EXERCISE DIRECTIONS:
All lines from the one containing "To this end, the" to the end of the material are to be given again exactly; leave out every line before it.

════════════════════

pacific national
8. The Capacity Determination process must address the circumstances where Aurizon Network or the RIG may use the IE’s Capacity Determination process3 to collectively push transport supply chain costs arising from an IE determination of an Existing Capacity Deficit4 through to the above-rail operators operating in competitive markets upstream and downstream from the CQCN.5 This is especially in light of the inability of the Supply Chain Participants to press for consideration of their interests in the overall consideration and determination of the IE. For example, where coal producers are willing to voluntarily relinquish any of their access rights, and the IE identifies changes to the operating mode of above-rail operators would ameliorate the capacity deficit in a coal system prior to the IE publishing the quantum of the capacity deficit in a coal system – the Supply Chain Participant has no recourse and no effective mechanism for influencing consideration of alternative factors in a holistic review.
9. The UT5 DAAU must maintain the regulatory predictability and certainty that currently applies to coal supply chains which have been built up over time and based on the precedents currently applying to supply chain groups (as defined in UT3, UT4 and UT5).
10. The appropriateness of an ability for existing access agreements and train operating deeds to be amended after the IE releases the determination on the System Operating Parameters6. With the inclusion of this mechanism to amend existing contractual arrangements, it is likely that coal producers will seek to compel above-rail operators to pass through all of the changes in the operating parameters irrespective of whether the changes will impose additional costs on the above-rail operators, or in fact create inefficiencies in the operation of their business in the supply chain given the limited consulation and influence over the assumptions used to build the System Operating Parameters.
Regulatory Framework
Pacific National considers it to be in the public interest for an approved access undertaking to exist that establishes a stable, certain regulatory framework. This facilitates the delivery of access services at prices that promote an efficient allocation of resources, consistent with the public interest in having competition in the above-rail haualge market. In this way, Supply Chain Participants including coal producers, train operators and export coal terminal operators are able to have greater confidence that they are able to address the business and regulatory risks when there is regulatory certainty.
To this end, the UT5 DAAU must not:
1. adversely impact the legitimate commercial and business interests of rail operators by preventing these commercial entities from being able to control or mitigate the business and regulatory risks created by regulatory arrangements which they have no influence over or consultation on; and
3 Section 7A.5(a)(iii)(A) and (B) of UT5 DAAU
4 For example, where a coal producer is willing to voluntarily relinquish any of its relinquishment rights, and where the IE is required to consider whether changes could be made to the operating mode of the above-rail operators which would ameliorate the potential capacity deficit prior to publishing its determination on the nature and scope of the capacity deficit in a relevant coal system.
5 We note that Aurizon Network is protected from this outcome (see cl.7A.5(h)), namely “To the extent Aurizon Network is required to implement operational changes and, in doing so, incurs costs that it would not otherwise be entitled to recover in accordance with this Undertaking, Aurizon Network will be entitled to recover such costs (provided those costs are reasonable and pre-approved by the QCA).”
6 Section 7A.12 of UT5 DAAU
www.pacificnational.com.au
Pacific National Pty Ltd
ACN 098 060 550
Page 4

════════════════════

FINISHED EXERCISE:
To this end, the UT5 DAAU must not:
1. adversely impact the legitimate commercial and business interests of rail operators by preventing these commercial entities from being able to control or mitigate the business and regulatory risks created by regulatory arrangements which they have no influence over or consultation on; and
3 Section 7A.5(a)(iii)(A) and (B) of UT5 DAAU
4 For example, where a coal producer is willing to voluntarily relinquish any of its relinquishment rights, and where the IE is required to consider whether changes could be made to the operating mode of the above-rail operators which would ameliorate the potential capacity deficit prior to publishing its determination on the nature and scope of the capacity deficit in a relevant coal system.
5 We note that Aurizon Network is protected from this outcome (see cl.7A.5(h)), namely “To the extent Aurizon Network is required to implement operational changes and, in doing so, incurs costs that it would not otherwise be entitled to recover in accordance with this Undertaking, Aurizon Network will be entitled to recover such costs (provided those costs are reasonable and pre-approved by the QCA).”
6 Section 7A.12 of UT5 DAAU
www.pacificnational.com.au
Pacific National Pty Ltd
ACN 098 060 550
Page 4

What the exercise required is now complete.